[What is being asked]
Reproduce verbatim the lines from the line containing "state / province: Louisiana" to the line containing "determined by: Wurdack, John", both included, and only those.

━━ Stored data ━━

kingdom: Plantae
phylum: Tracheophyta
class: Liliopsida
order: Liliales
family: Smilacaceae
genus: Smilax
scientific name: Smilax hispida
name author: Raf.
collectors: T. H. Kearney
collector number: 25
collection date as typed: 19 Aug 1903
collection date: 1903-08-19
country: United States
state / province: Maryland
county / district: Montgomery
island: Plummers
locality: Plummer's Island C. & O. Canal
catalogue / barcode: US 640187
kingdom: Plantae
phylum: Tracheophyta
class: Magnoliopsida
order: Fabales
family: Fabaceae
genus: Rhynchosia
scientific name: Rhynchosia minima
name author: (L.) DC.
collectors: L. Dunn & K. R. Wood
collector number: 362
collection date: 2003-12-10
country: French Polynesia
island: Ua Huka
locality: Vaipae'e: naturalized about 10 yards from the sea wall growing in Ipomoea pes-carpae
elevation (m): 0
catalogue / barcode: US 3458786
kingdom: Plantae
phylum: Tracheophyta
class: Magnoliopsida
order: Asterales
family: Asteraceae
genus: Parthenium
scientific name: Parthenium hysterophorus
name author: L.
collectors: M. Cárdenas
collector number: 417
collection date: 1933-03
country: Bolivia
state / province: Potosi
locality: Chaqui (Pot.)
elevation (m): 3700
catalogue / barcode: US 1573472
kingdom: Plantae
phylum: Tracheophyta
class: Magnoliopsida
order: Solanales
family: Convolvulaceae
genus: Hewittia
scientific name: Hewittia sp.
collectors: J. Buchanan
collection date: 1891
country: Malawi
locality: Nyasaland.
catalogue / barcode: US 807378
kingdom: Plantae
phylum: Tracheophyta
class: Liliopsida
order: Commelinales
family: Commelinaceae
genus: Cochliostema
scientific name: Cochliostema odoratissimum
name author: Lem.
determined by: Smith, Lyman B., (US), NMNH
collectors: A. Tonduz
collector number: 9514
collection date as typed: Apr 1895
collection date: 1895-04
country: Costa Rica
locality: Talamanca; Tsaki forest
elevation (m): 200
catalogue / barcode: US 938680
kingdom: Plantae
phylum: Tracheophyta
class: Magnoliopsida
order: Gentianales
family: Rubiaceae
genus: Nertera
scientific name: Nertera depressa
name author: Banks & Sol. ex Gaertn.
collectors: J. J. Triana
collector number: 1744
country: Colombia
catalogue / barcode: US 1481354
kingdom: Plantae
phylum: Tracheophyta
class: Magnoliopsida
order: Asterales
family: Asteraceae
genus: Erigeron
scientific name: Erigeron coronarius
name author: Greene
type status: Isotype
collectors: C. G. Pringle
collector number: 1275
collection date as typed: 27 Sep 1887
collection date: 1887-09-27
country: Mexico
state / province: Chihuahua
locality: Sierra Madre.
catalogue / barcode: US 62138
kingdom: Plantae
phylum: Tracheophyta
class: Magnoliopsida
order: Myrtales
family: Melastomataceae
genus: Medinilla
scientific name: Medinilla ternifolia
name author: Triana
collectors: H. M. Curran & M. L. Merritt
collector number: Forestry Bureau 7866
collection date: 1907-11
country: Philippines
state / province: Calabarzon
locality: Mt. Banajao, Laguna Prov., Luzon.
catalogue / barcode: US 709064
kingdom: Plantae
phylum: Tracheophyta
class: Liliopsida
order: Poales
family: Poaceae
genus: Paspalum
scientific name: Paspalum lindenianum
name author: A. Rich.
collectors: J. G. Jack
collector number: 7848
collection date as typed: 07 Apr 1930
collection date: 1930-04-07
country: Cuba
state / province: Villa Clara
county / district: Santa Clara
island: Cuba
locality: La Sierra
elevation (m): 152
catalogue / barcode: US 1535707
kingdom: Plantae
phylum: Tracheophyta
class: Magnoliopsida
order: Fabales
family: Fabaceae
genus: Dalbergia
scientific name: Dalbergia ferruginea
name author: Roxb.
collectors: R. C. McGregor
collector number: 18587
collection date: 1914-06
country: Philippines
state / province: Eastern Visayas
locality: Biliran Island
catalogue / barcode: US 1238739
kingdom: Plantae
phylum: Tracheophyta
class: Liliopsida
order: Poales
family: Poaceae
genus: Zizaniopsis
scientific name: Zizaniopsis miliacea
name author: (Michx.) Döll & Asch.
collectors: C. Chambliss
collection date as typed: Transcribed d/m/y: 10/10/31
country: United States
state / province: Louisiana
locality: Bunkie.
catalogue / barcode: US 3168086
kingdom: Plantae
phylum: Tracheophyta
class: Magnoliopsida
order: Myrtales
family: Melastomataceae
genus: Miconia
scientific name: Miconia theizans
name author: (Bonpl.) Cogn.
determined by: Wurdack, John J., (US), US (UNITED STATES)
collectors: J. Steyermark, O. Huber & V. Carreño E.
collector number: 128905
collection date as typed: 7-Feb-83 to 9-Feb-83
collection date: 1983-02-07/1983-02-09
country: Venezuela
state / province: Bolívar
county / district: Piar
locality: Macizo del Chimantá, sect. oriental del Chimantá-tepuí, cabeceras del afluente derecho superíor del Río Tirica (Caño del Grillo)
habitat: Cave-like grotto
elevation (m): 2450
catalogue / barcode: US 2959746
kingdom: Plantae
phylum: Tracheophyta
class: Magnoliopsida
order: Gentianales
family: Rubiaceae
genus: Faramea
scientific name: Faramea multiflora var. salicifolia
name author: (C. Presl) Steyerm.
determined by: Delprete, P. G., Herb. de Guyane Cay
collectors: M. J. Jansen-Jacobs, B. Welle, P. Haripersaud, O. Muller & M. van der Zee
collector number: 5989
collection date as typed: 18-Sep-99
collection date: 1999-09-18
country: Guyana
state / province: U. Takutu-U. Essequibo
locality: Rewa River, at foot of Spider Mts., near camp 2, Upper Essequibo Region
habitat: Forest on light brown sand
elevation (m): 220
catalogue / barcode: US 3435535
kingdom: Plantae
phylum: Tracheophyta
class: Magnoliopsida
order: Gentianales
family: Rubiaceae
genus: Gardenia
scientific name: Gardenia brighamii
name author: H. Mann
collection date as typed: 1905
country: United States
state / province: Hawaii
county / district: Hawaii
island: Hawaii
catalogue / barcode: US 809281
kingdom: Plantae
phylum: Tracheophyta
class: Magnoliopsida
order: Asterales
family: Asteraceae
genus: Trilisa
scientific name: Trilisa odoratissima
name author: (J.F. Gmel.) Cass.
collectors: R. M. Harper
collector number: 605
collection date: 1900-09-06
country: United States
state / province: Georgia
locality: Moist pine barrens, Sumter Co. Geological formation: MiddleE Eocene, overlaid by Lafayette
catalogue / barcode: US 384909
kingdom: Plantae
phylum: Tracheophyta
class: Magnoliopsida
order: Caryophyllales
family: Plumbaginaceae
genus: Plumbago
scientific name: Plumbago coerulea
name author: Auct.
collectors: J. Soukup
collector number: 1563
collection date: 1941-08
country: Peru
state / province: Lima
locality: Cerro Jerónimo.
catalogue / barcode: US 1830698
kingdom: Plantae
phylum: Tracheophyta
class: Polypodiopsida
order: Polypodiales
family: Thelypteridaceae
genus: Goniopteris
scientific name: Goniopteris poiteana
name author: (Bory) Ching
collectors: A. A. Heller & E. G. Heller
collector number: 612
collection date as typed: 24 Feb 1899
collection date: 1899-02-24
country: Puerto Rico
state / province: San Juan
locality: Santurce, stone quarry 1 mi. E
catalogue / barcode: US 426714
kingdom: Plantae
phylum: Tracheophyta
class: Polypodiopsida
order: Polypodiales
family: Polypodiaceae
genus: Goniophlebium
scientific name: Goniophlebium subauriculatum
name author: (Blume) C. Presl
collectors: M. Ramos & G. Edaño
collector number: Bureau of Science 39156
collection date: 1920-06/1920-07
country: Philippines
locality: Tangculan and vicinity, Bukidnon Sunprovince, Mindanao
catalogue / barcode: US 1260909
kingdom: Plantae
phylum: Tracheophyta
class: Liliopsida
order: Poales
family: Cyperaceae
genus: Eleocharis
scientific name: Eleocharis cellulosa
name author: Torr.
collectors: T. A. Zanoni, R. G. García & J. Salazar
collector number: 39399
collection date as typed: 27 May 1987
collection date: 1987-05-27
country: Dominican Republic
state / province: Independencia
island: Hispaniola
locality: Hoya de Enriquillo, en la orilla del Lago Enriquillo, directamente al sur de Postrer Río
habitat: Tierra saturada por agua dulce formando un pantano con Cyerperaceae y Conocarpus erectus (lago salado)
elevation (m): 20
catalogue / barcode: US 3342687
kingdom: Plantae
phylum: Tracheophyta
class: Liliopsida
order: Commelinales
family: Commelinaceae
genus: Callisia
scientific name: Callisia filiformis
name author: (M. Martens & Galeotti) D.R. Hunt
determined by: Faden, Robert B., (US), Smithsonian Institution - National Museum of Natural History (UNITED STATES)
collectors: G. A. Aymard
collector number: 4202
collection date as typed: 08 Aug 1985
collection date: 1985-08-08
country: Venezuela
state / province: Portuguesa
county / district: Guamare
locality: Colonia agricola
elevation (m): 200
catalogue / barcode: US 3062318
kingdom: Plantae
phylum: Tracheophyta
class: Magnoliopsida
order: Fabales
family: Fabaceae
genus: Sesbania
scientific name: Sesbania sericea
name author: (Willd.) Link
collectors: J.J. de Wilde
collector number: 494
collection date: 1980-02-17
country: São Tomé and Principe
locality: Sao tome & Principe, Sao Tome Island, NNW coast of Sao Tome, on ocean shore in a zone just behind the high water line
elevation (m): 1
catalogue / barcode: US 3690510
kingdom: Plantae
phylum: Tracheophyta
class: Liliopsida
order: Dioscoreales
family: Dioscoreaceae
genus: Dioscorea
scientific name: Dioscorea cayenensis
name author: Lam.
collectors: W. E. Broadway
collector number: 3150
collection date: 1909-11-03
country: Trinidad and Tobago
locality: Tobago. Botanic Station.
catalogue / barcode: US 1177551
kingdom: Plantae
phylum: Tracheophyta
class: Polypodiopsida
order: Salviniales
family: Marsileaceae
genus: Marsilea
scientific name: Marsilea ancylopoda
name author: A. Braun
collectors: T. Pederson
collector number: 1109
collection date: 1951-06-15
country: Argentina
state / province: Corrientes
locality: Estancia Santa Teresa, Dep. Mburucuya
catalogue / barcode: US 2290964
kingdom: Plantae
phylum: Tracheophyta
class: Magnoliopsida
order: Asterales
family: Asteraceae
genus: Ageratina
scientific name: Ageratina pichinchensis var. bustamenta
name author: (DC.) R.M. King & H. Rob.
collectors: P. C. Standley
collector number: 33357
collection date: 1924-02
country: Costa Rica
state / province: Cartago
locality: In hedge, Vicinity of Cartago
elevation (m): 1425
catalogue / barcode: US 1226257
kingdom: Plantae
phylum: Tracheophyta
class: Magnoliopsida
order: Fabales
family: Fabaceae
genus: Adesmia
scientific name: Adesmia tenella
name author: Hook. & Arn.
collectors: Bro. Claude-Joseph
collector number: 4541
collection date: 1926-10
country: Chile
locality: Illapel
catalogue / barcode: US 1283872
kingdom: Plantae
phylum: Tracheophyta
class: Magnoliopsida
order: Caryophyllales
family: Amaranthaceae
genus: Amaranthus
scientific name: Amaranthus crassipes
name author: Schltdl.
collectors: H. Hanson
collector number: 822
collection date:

━━━

[Exercise solution]
state / province: Louisiana
locality: Bunkie.
catalogue / barcode: US 3168086
kingdom: Plantae
phylum: Tracheophyta
class: Magnoliopsida
order: Myrtales
family: Melastomataceae
genus: Miconia
scientific name: Miconia theizans
name author: (Bonpl.) Cogn.
determined by: Wurdack, John J., (US), US (UNITED STATES)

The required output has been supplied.